St Petersburg, Concert Hall

Vladimir Tropp


X Mariinsky International Piano Festival

PROGRAMME:
Alexander Scriabin
Fantaisie, Op. 28
Three Pieces, Op. 45

Nikolai Medtner
Three Pieces, Op. 31

Sergei Rachmaninoff
Variations on a Theme by Corelli, Op. 42

Pyotr Tchaikovsky
The Seasons, Op. 37


Performed by Vladimir Tropp

About the Concert

For his early opuses, Alexander Scriabin’s stylistic model came from Frédéric Chopin’s music. Scriabin turned to the same circle of genres as the Polish maestro, but added his own narrative to them. The Fantasia in B Minor is one of the later examples of his dialogue with Chopin. The rich chromatic harmony and the desire for unity, washing away the boundaries between the sonata, the poem and the fantasia, herald the style of the mature Scriabin.

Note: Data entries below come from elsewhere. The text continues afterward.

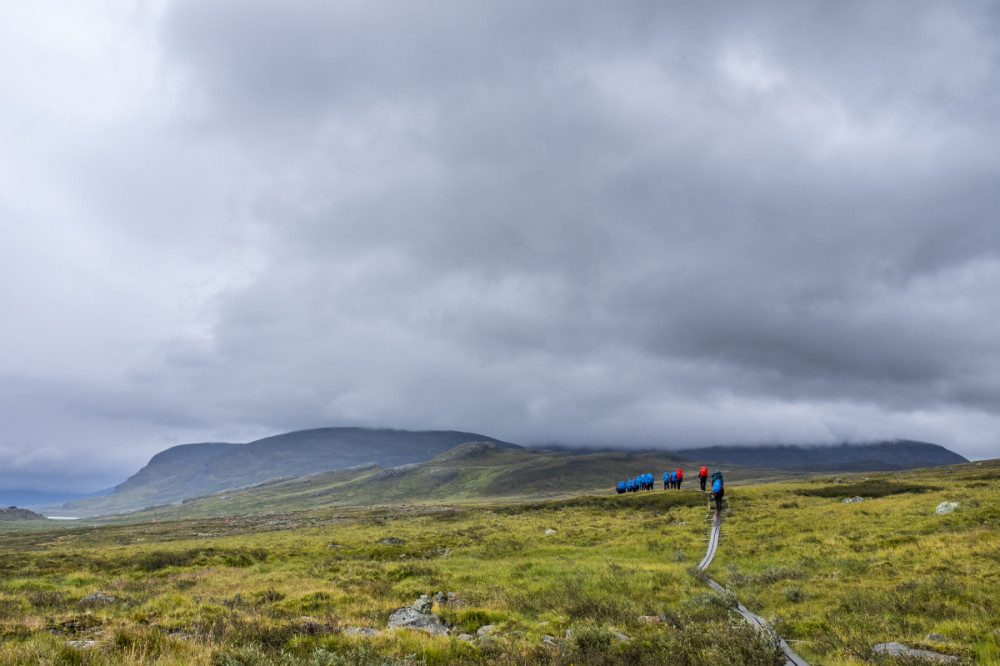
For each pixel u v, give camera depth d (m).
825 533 34.16
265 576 30.59
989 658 12.19
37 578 30.92
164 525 103.19
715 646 13.25
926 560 23.53
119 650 11.54
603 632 14.81
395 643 14.12
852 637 14.81
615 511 60.50
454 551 42.53
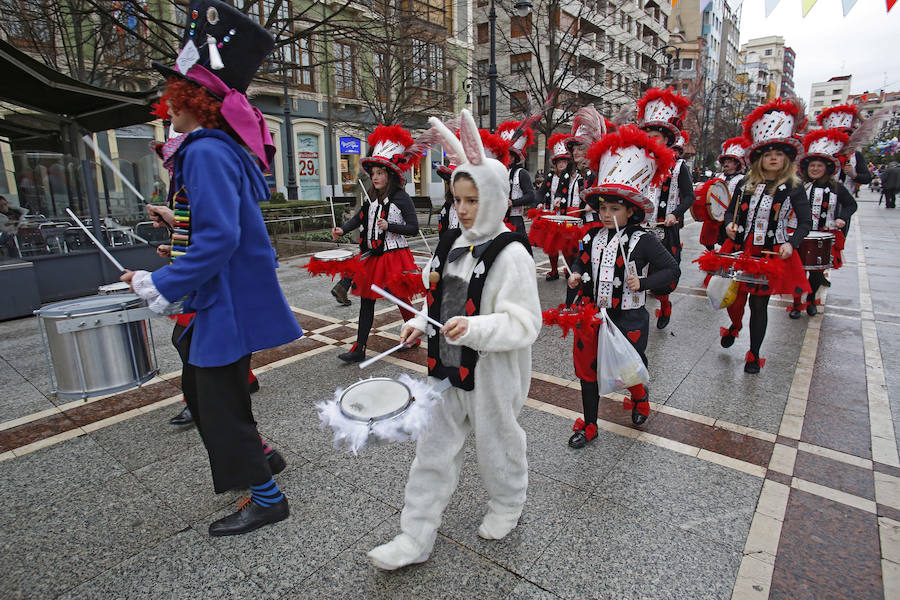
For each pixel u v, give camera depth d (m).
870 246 11.11
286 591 2.11
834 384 4.13
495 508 2.33
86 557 2.30
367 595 2.09
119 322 2.95
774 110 4.33
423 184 25.78
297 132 19.91
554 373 4.38
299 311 6.38
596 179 3.49
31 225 6.87
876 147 50.00
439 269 2.13
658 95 5.93
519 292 1.93
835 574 2.17
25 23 8.74
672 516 2.55
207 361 2.16
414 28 13.81
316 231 13.54
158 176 8.87
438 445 2.12
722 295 4.37
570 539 2.39
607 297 3.11
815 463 3.01
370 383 1.97
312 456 3.09
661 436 3.33
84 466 3.01
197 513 2.60
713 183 6.47
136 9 7.45
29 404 3.81
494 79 11.29
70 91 5.83
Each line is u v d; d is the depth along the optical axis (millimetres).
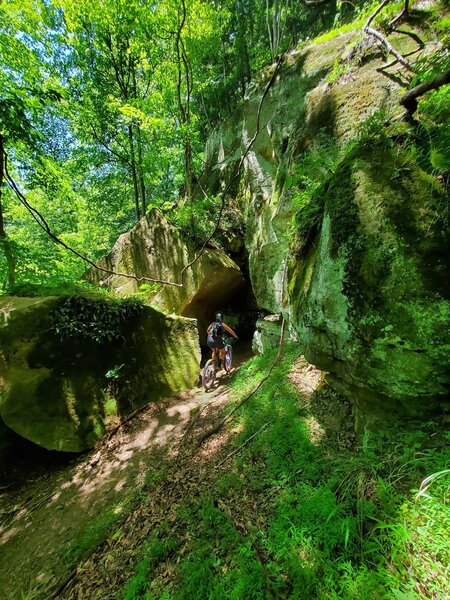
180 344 5566
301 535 1599
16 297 4422
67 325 4207
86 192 11609
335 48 5094
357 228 1634
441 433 1565
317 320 1973
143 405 4641
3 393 3568
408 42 3066
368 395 1996
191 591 1627
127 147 10734
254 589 1478
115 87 10844
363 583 1210
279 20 9570
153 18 7699
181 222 7523
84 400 4086
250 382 4160
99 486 3266
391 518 1370
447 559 1117
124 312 4961
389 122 1821
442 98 1514
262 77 7238
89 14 8617
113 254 8312
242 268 8391
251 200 7180
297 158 4000
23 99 4883
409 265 1419
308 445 2352
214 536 1953
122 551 2229
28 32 7938
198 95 14078
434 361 1404
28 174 6684
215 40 8578
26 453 3893
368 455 1813
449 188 1397
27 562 2531
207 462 2906
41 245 10516
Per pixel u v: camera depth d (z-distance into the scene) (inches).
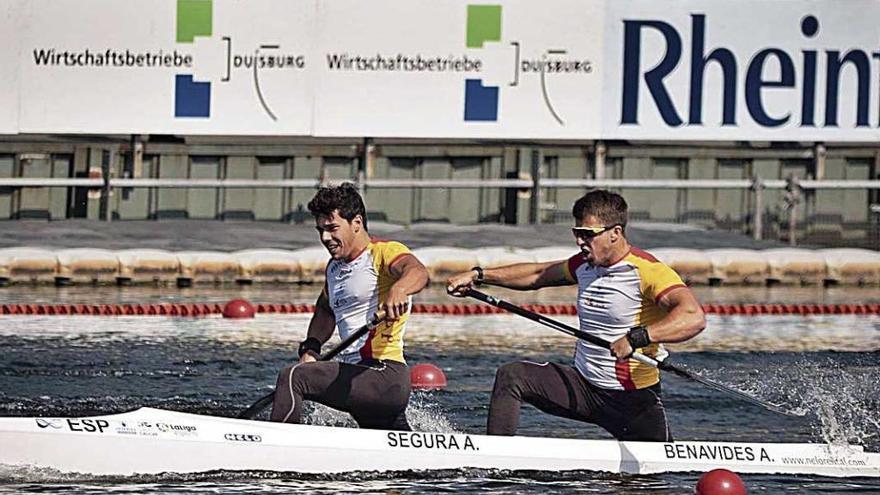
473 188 2775.6
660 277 1087.0
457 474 1109.7
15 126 2439.7
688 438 1284.4
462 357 1676.9
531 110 2502.5
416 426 1300.4
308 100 2472.9
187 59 2455.7
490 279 1163.3
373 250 1122.0
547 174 2802.7
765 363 1673.2
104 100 2450.8
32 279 2306.8
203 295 2203.5
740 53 2529.5
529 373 1141.1
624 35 2507.4
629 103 2519.7
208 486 1059.3
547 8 2486.5
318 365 1117.1
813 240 2832.2
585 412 1133.7
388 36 2472.9
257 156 2743.6
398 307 1057.5
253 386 1481.3
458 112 2493.8
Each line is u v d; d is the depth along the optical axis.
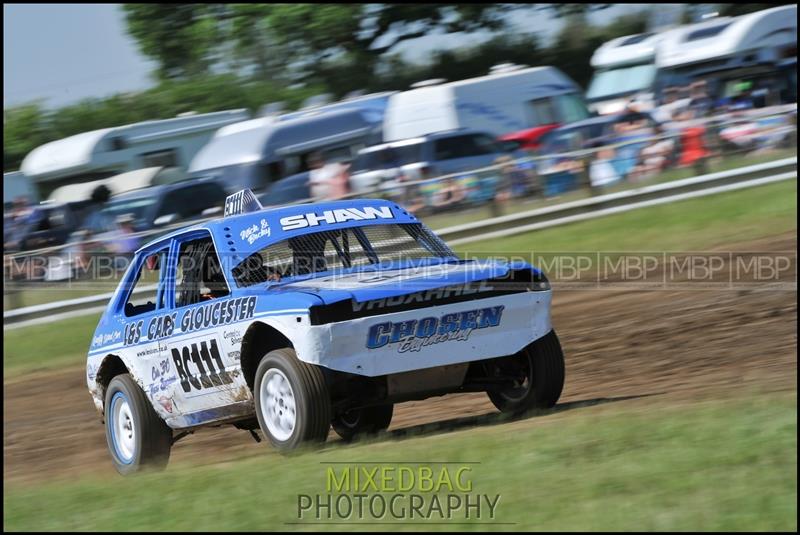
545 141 50.31
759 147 44.66
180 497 12.40
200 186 49.91
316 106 55.88
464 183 43.47
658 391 18.45
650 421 13.29
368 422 19.03
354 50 104.00
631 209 42.12
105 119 103.69
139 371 17.84
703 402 15.12
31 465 21.98
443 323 15.04
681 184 42.31
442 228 43.22
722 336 24.50
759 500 9.66
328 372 14.94
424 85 54.38
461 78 105.12
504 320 15.54
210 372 16.33
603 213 42.28
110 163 57.00
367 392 15.38
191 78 106.12
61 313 39.97
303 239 16.66
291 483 12.23
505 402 16.77
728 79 56.62
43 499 13.79
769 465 10.73
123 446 18.33
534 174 43.62
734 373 19.45
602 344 26.12
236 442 20.80
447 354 15.12
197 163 54.34
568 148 49.72
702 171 44.38
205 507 11.65
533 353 16.11
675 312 28.47
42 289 40.97
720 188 42.25
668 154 44.25
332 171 50.44
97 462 21.08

Along with major music forms, piano miniatures play an incredibly important role in Scriabin’s oeuvres. The cycle of three pieces, Op. 45, lasts just under three minutes. It is a collection of laconic drawings of fleeting, passing images performed with dissonant tension.

The three pieces known as Op. 31 by Nikolai Medtner are dedicated to the memory of the talented composer Alexei Stanchinsky who died young. The Improvisation that opens the cycle is a series of variations on a theme in the romantic style. The tragic moods are concentrated in the second piece in which against a background of a rhythm of a funeral procession there is a pathétique recitative. In his third piece Medtner turns to his favourite genre – the fairy-tale.
Vladimir Khavrov

Sergei Rachmaninoff’s Variations on a Theme of Corelli were written after his emigration; it was to be his last work for solo piano. The cycle is based on the theme of a folia, an early Spanish dance which was used in one of 17th century Italian composer Arcangelo Corelli’s violin sonatas and which bears a resemblance to the sarabande. The twenty variations form a dialogue between styles and eras; the theme takes on features of a minuet, jazz improvisations and the romantic nocturne. The finale of the cycle is unusual – the two final variations are followed by the dramatic culmination, and then comes a quiet and peaceful coda.
Vladimir Khavrov

The Seasons is a traditional subject for music, but where Vivaldi and Haydn produced picturesque visions of the four seasons themselves Pyotr Ilyich Tchaikovsky dedicated twelve pieces for piano to the months of the year. The composer was commissioned to write them by Nikolai Matveyevich Bernard for Nouvellist magazine. The magazine consisted almost entirely of sheet music – works for piano and romances – and the Bernard family in St Petersburg published it for over half a century. Having just taken control of the magazine, the  thirty-three-year-old Nikolai Matveyevich resolved to give it a make-over. Tchaikovsky agreed to the publisher’s proposal and in 1876 each issue of the magazine opened with a new work (“character scene”) by him together with a poetic epigraph and graphic illustration chosen by Bernard. These three art forms sat very well together! This fruitful idea was soon adopted by the Danes, who in 1881 republished works by Tchaikovsky with specially written verse by Holger Drachmann and engravings by local artists. Tchaikovsky turned to typically romantic genres (a waltz, scherzo and barcarole) and left the publisher’s plans for “character scenes” far behind. The illustration that accompanied the piece in 1876 looks even more interesting today. It really is “scenes” in “the Russian style”. From them one can understand Bernard’s initial concept – to laud the poetry of rural life and the joys of simple folk. In the illustration for Autumn Song women are singing as they gather hops, two young peasants meet in White Nights and in the Barcarole an assembly glides along in a boat to the sounds of the balalaika.